That VS Code is not Emacs-like, that’s my problem with it.
In my experience nothing beats Emacs at editing text. Vim has better shortcuts, but Emacs is just smart about everything.
My problem with Emacs is that it’s showing its age, it’s hard to configure and you have to learn an old and obscure LISP dialect for it. On the other hand I’ve heard that VS Code plugins are a joy to develop, MS apparently did a good job at that.
But Emacs? Yes please, I want that — plus to be honest, in 20 years from now Emacs will still be around, whereas I have my doubts about these fancy new editors.
> you have to learn an old and obscure LISP dialect for it
As someone who is glancingly familiar with emacs (I have only ever written one elisp function, that too with help) it's a really stupid question, but couldn't emacs have bindings for lua or python or something? That would increase the number of people who can program for it and customize it.
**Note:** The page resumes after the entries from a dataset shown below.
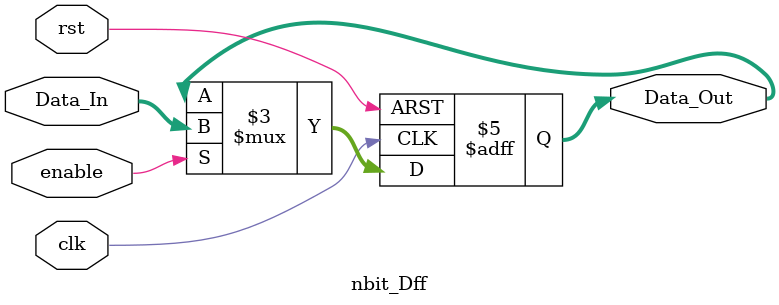
<source format=v>
`timescale 1ns / 1ps


module nbit_Dff #(parameter DATA_WIDHT = 8) (
    input wire [DATA_WIDHT-1:0] Data_In,
    input wire clk,
    input wire rst,
    input wire enable,
    output reg [DATA_WIDHT-1:0] Data_Out
    );
    
    always @ (posedge clk or negedge rst) begin
        if(~rst) begin
            Data_Out <= 0;
        end
        else if(enable) begin
            Data_Out <= Data_In;
        end
        else;
    end   
endmodule

</source>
> in 20 years from now Emacs will still be around
I think the real risk for emacs is, over the years, slowly losing the pool of people who care enough to contribute to it -- not just core developers, but also people who write packages, themes, etc. I already see a lot of developers who think Atom / VSCode / Sublime Text is "good enough". You may choose to discount Sublime because it's closed source (I do despite loving it otherwise), but VSCode and Atom are open-source and browser technology is only going to get better.
Elisp would still a better much better language than python or Ruby (for emacs), especially now that lexical binding is becoming standard. Emacs people would like to move to scheme, if anything. (even RMS wishes emacs would move to scheme.)
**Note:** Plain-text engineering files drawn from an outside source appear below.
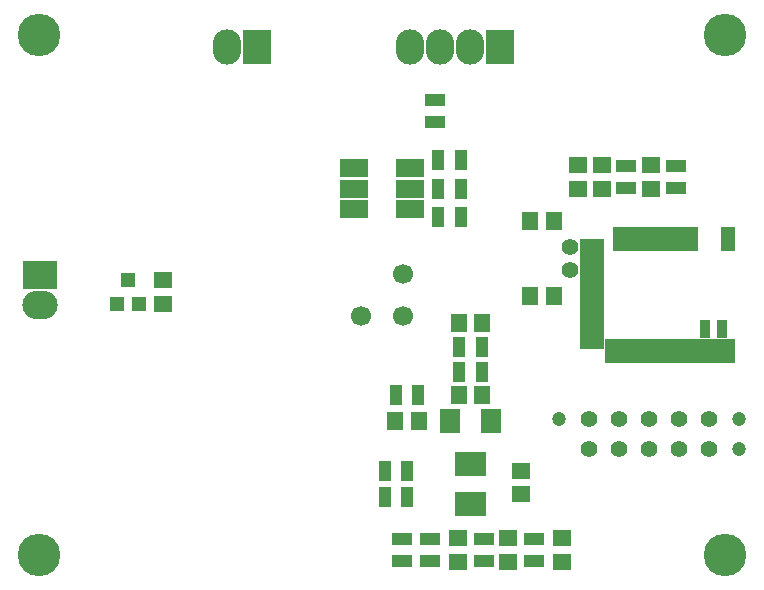
<source format=gts>
G04 #@! TF.FileFunction,Soldermask,Top*
%FSLAX46Y46*%
G04 Gerber Fmt 4.6, Leading zero omitted, Abs format (unit mm)*
G04 Created by KiCad (PCBNEW 4.0.7) date 12/08/17 17:27:16*
%MOMM*%
%LPD*%
G01*
G04 APERTURE LIST*
%ADD10C,0.100000*%
%ADD11R,3.000000X2.400000*%
%ADD12O,3.000000X2.400000*%
%ADD13R,1.650000X1.400000*%
%ADD14R,1.400000X1.650000*%
%ADD15R,1.700000X2.100000*%
%ADD16R,2.400000X1.500000*%
%ADD17R,2.400000X3.000000*%
%ADD18O,2.400000X3.000000*%
%ADD19R,1.700000X1.100000*%
%ADD20C,1.200000*%
%ADD21C,1.400000*%
%ADD22R,1.200000X1.300000*%
%ADD23R,1.100000X1.700000*%
%ADD24R,0.700000X2.000000*%
%ADD25R,0.900000X1.600000*%
%ADD26R,1.300000X2.000000*%
%ADD27R,0.900000X2.000000*%
%ADD28R,2.000000X0.900000*%
%ADD29C,1.700000*%
%ADD30C,3.600000*%
G04 APERTURE END LIST*
D10*
D11*
X134040000Y-90320000D03*
D12*
X134040000Y-92860000D03*
D13*
X144500000Y-90750000D03*
X144500000Y-92750000D03*
D14*
X169500000Y-100500000D03*
X171500000Y-100500000D03*
D13*
X174800000Y-106900000D03*
X174800000Y-108900000D03*
D14*
X171500000Y-94400000D03*
X169500000Y-94400000D03*
D13*
X169400000Y-114600000D03*
X169400000Y-112600000D03*
X173700000Y-114600000D03*
X173700000Y-112600000D03*
X185800000Y-83000000D03*
X185800000Y-81000000D03*
X181600000Y-83000000D03*
X181600000Y-81000000D03*
X179600000Y-83000000D03*
X179600000Y-81000000D03*
D14*
X177525000Y-85725000D03*
X175525000Y-85725000D03*
X177525000Y-92125000D03*
X175525000Y-92125000D03*
D13*
X178200000Y-114600000D03*
X178200000Y-112600000D03*
D14*
X164100000Y-102700000D03*
X166100000Y-102700000D03*
D15*
X172250000Y-102700000D03*
X168750000Y-102700000D03*
D16*
X160600000Y-81300000D03*
X160600000Y-83000000D03*
X160600000Y-84700000D03*
X165400000Y-84700000D03*
X165400000Y-83000000D03*
X165400000Y-81300000D03*
D17*
X172960000Y-71010000D03*
D18*
X170420000Y-71010000D03*
X167880000Y-71010000D03*
X165340000Y-71010000D03*
D19*
X187900000Y-82950000D03*
X187900000Y-81050000D03*
X183700000Y-81050000D03*
X183700000Y-82950000D03*
D20*
X178010000Y-102500000D03*
X193250000Y-105040000D03*
D21*
X190710000Y-102500000D03*
X188170000Y-102500000D03*
X185630000Y-102500000D03*
X183090000Y-102500000D03*
X180550000Y-102500000D03*
X180550000Y-105040000D03*
X183090000Y-105040000D03*
X185630000Y-105040000D03*
X188170000Y-105040000D03*
X190710000Y-105040000D03*
D20*
X193250000Y-102500000D03*
D22*
X140550000Y-92750000D03*
X142450000Y-92750000D03*
X141500000Y-90750000D03*
D23*
X163250000Y-106900000D03*
X165150000Y-106900000D03*
X165150000Y-109100000D03*
X163250000Y-109100000D03*
X169550000Y-98500000D03*
X171450000Y-98500000D03*
X171450000Y-96400000D03*
X169550000Y-96400000D03*
D19*
X164700000Y-114550000D03*
X164700000Y-112650000D03*
X171600000Y-114550000D03*
X171600000Y-112650000D03*
X167100000Y-114550000D03*
X167100000Y-112650000D03*
D23*
X164150000Y-100500000D03*
X166050000Y-100500000D03*
X169650000Y-80600000D03*
X167750000Y-80600000D03*
X169650000Y-83000000D03*
X167750000Y-83000000D03*
X169650000Y-85400000D03*
X167750000Y-85400000D03*
D19*
X175900000Y-114550000D03*
X175900000Y-112650000D03*
X167480000Y-77400000D03*
X167480000Y-75500000D03*
D17*
X152420000Y-71030000D03*
D18*
X149880000Y-71030000D03*
D24*
X171475000Y-106300000D03*
X170825000Y-106300000D03*
X170175000Y-106300000D03*
X169525000Y-106300000D03*
X169525000Y-109700000D03*
X170175000Y-109700000D03*
X170825000Y-109700000D03*
X171475000Y-109700000D03*
D25*
X190350000Y-94900000D03*
X191750000Y-94900000D03*
D26*
X192300000Y-96750000D03*
D27*
X191400000Y-96750000D03*
X190700000Y-96750000D03*
X190000000Y-96750000D03*
X189300000Y-96750000D03*
X188600000Y-96750000D03*
X187900000Y-96750000D03*
X187200000Y-96750000D03*
X186500000Y-96750000D03*
X185800000Y-96750000D03*
X185100000Y-96750000D03*
X184400000Y-96750000D03*
X183700000Y-96750000D03*
X183000000Y-96750000D03*
X182300000Y-96750000D03*
D28*
X180750000Y-96200000D03*
X180750000Y-95500000D03*
X180750000Y-94800000D03*
X180750000Y-94100000D03*
X180750000Y-93400000D03*
X180750000Y-92700000D03*
X180750000Y-92000000D03*
X180750000Y-91300000D03*
X180750000Y-90600000D03*
X180750000Y-89900000D03*
X180750000Y-89200000D03*
X180750000Y-88500000D03*
D27*
X183000000Y-87250000D03*
X183700000Y-87250000D03*
X184400000Y-87250000D03*
X185100000Y-87250000D03*
X185800000Y-87250000D03*
X186500000Y-87250000D03*
X187200000Y-87250000D03*
X187900000Y-87250000D03*
X188600000Y-87250000D03*
D26*
X192300000Y-87250000D03*
D27*
X189300000Y-87250000D03*
D28*
X180750000Y-87700000D03*
D29*
X161204000Y-93796000D03*
X164796000Y-90204000D03*
X164796000Y-93796000D03*
D21*
X178900000Y-87975000D03*
X178900000Y-89875000D03*
D30*
X134000000Y-70000000D03*
X192000000Y-70000000D03*
X134000000Y-114000000D03*
X192000000Y-114000000D03*
M02*

</source>
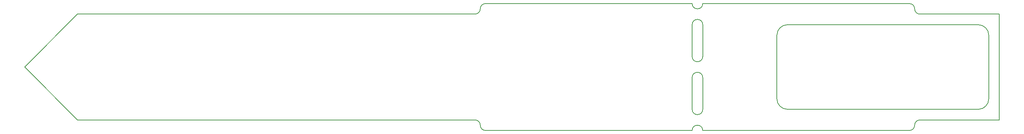
<source format=gbr>
G04 #@! TF.FileFunction,Profile,NP*
%FSLAX46Y46*%
G04 Gerber Fmt 4.6, Leading zero omitted, Abs format (unit mm)*
G04 Created by KiCad (PCBNEW 4.0.7-e2-6376~61~ubuntu18.04.1) date Fri Jul  6 14:55:34 2018*
%MOMM*%
%LPD*%
G01*
G04 APERTURE LIST*
%ADD10C,0.100000*%
%ADD11C,0.150000*%
G04 APERTURE END LIST*
D10*
D11*
X197500000Y-65000000D02*
G75*
G03X200000000Y-65000000I1250000J0D01*
G01*
X200000000Y-95000000D02*
G75*
G03X197500000Y-95000000I-1250000J0D01*
G01*
X197500000Y-77500000D02*
X197500000Y-70000000D01*
X200000000Y-70000000D02*
X200000000Y-77500000D01*
X197500000Y-77500000D02*
G75*
G03X200000000Y-77500000I1250000J0D01*
G01*
X200000000Y-82500000D02*
G75*
G03X197500000Y-82500000I-1250000J0D01*
G01*
X197500000Y-90000000D02*
G75*
G03X200000000Y-90000000I1250000J0D01*
G01*
X200000000Y-70000000D02*
G75*
G03X197500000Y-70000000I-1250000J0D01*
G01*
X197500000Y-82500000D02*
X197500000Y-90000000D01*
X146250000Y-67500000D02*
G75*
G03X147500000Y-66250000I0J1250000D01*
G01*
X148750000Y-65000000D02*
G75*
G03X147500000Y-66250000I0J-1250000D01*
G01*
X250000000Y-66250000D02*
G75*
G03X251250000Y-67500000I1250000J0D01*
G01*
X250000000Y-66250000D02*
G75*
G03X248750000Y-65000000I-1250000J0D01*
G01*
X248750000Y-95000000D02*
G75*
G03X250000000Y-93750000I0J1250000D01*
G01*
X251250000Y-92500000D02*
G75*
G03X250000000Y-93750000I0J-1250000D01*
G01*
X147500000Y-93750000D02*
G75*
G03X148750000Y-95000000I1250000J0D01*
G01*
X147500000Y-93750000D02*
G75*
G03X146250000Y-92500000I-1250000J0D01*
G01*
X220000000Y-70000000D02*
G75*
G03X217500000Y-72500000I0J-2500000D01*
G01*
X217500000Y-87500000D02*
G75*
G03X220000000Y-90000000I2500000J0D01*
G01*
X265000000Y-90000000D02*
G75*
G03X267500000Y-87500000I0J2500000D01*
G01*
X267500000Y-72500000D02*
G75*
G03X265000000Y-70000000I-2500000J0D01*
G01*
X220000000Y-70000000D02*
X265000000Y-70000000D01*
X217500000Y-87500000D02*
X217500000Y-72500000D01*
X265000000Y-90000000D02*
X220000000Y-90000000D01*
X267500000Y-72500000D02*
X267500000Y-87500000D01*
X248750000Y-95000000D02*
X200000000Y-95000000D01*
X270000000Y-92500000D02*
X251250000Y-92500000D01*
X270000000Y-67500000D02*
X270000000Y-92500000D01*
X251250000Y-67500000D02*
X270000000Y-67500000D01*
X200000000Y-65000000D02*
X248750000Y-65000000D01*
X146250000Y-67500000D02*
X52500000Y-67500000D01*
X197500000Y-65000000D02*
X148750000Y-65000000D01*
X200000000Y-82500000D02*
X200000000Y-90000000D01*
X148750000Y-95000000D02*
X197500000Y-95000000D01*
X52500000Y-92500000D02*
X146250000Y-92500000D01*
X40000000Y-80000000D02*
X52500000Y-92500000D01*
X52500000Y-67500000D02*
X40000000Y-80000000D01*
M02*

</source>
Emacs is a lisp; there's a very small and tiny layer of C at the bottom and everything else is a tower of lisp. You can interact with it with other languages, via many different means, but in the process you lose the joy and power of working in a live lisp environment.
> there's a very small and tiny layer of C at the bottom [...]
That layer of C is hardly "tiny." Everything from font drivers to process management to a lisp interpreter to window and buffer code, to overlays, and a lot more.
There's 1,262,537 lines of elisp in 25.3, compared to 291,203 lines of C and C headers. While there is a fair amount of C code to do what you mentioned, much of the C is definitions for the core lisp language with 1,483 DEFUN statements in it.
But yah, not tiny, sure. I'm looking forward to it being replaced via the REmacs project.
this is only true if we're strictly talking editing text wihtout any plugin functionality. As soon as you add code completion features vim shows its age, the Ale extension for async linting for example feels very sluggish on a few only slightly dated laptops I tried out and frequently grills the cpu.
I also noticed ALE was very slow with JavaScript so changed it to run on save only.
However Neovim’s plug-in architecture is a big improvement. I’m running Deoplete (which provides intellisense like functionality) on the same machine, and it is basically instant. There are GIFs at the bottom of the repo:
VS Code is trying hard to be an IDE for all languages. If you use pure VS code without extensions, it quite snappy. But as you start adding more and more extensions, it starts slowing down and that too quite fast.
This is true, but its still very snappy for an electron app.
After adding around 10+ plugins on Atom it not only became slower but it started crashing or having internal errors.
With VS code I have 17 plugins installed and it still feels light enough. Personally I disable most plugins until I need them and I think most people should do the same considering how easy it is to disable a plugin.
I have all my language specific plugins disabled until I need to use them.
Does/would a high-end (e.g., Xeon-class) processor and/or a boatload of RAM help keep Code's performance snappy?
FWIW, I run my Code install quite light since my "duties and responsibilities", ahem, only require a few languages/data types, ergo, I am not pushing it hard at all.
FTR, I have a (licensed) install of Sublime, which I confess is snappier than Code, but the difference is so small I use whichever one is better for the task at hand and any difference dissappears under the pressure of an outage enforced deadline :-D
That's why I've been using Atom instead. Since 1.17 or so it got quite usable and it's getting better with every iteration. Nowhere near as fast as Sublime Text but usable for daily coding. I disabled the git plugin because we're using fossil. I hope it doesn't become an IDE like VS Code. At least they made the IDE packages separate.
Regarding fossil, do you use fossil for tickets and self-hosting? How well do fossil tickets work compared to Github issues? Do you use any custom themes for fossil tickets?
We used tickets somewhat and we are self hosting through a nginx proxy in order to log the http activity and proxy over https. The ticketing has markdown support. We use a custom theme, not for tickets but for the whole repo. Fossil tickets are only used internally, we use osticket regular ticketing.
There is also a service for hosting fossil repos called Chisel, but it's nowhere near as useful as Github.
Just had a déjà vu with Microsoft's NetPC, announced just after Sun Microsystem's Network Computers.
That said, I do like VS Code very much. Gave Atom a try, but it felt sluggish and its add-ons were very fragile.